More than half of that figure is owed to major shareholder New Zealand Oil and Gas, according to PricewaterhouseCoopers, which took control of the mine in December.
Almost $30 million is owed to unsecured creditors, but they are unlikely to be paid.
About half of those claims are from unsecured tradespeople.
When receivers were appointed, Pike River held just over $10 million in cash reserve, and since then 5 000 tonnes of stockpiled coal has been sold.
PricewaterhouseCoopers says it has received interest from companies both in New Zealand and overseas wanting to buy the mine’s assets.
Receiver John Fisk said this week their focus is on stabilising the mine for when police officially hand it over to receivers, with no date confirmed as yet.
The New Zealand Business Review is reporting that the country’s Accident Compensation Corporation (ACC) has suffered double loss after the tragedy.

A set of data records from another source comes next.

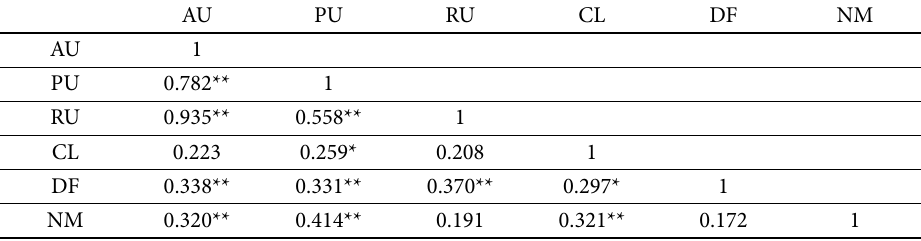
Table 4. Pearson correlations of the use of ISDM and Enterprise Productivity Measures AU PU RU CL DF NM AU 1 PU 0.782** 1 RU 0.935** 0.558**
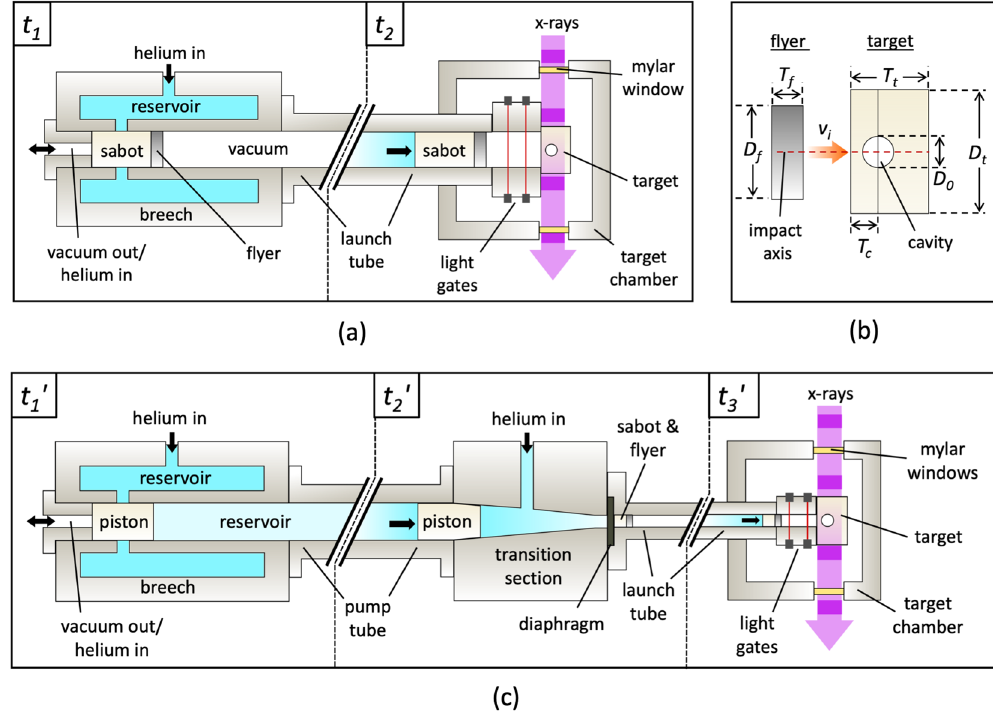
Figure 1. Schematic diagrams showing the setup for the experiments. In ( a ), for the single-stage experiments, the projectile is accelerated toward the target under the action of a single high-pressure reservoir. ( b ) An enlarged view of the flyer plate and target, which have cylindrical symmetry about the axis of impact. ( c ) For the two-stage experiments, high-pressure gas accelerates a piston towards a transition section, compressing and heating the helium gas ahead of it. This gas subsequently bursts a diaphragm, launching a sabot toward the target mounted at the end of the muzzle. Both gun systems are oriented normal to the X-ray beam to capture the transverse profile of the shock wave and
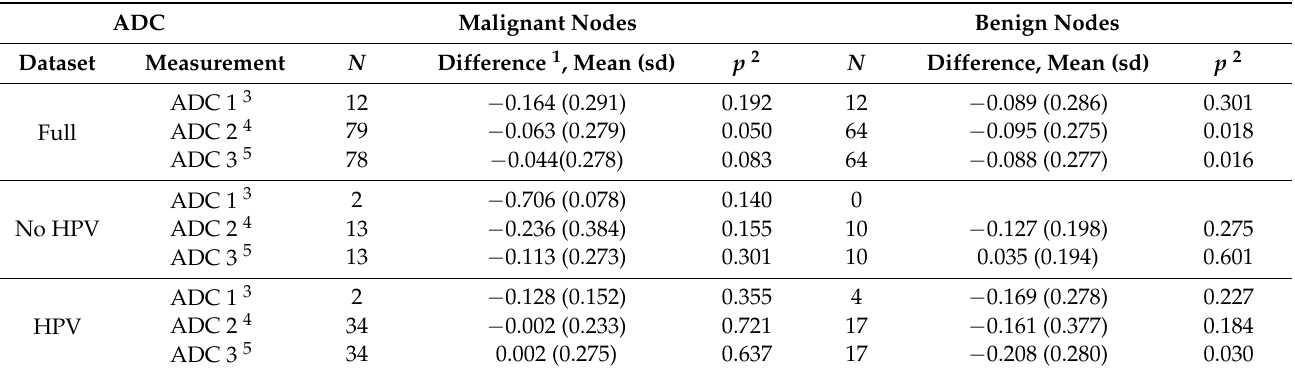
Table 4. Difference in minimum ADC values between the PET-negative reference node and PET- positive nodes.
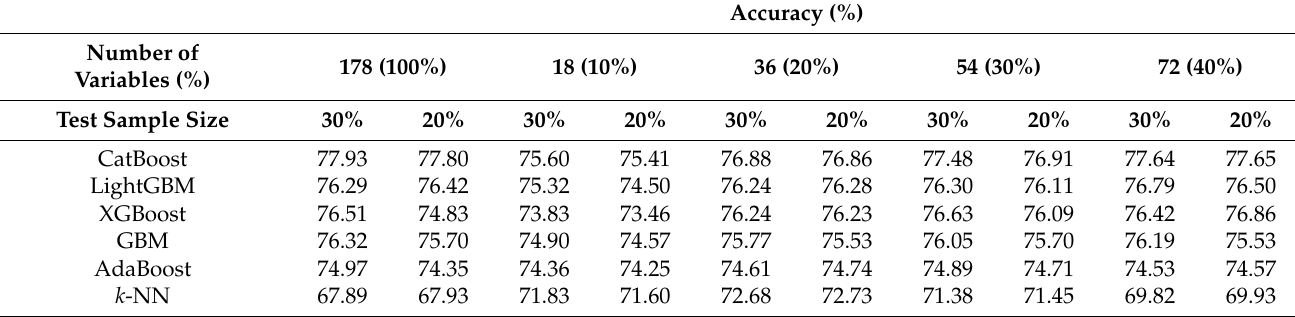
Table 3. Classification accuracy for the DMI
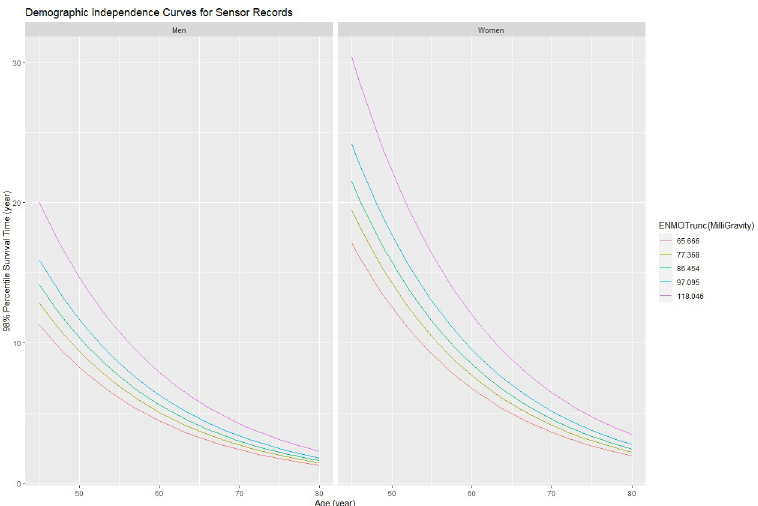
Fig 5. Demographic independence curves for sensor records. Acceleration magnitude (ENMOtrunc) independent predictor against Age and Sex.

Compensation for the families of the 29 miners killed in the disaster is expected to cost ACC as much as $20 million, and it looks set to lose almost as much from its shareholding in the mining company.
ACC had about 17 million shares in Pike River Coal, making it the fourth largest shareholder.
Before trading in the shares was suspended on 19 November, following the first explosion, Pike River Coal was trading at 88 cents a share.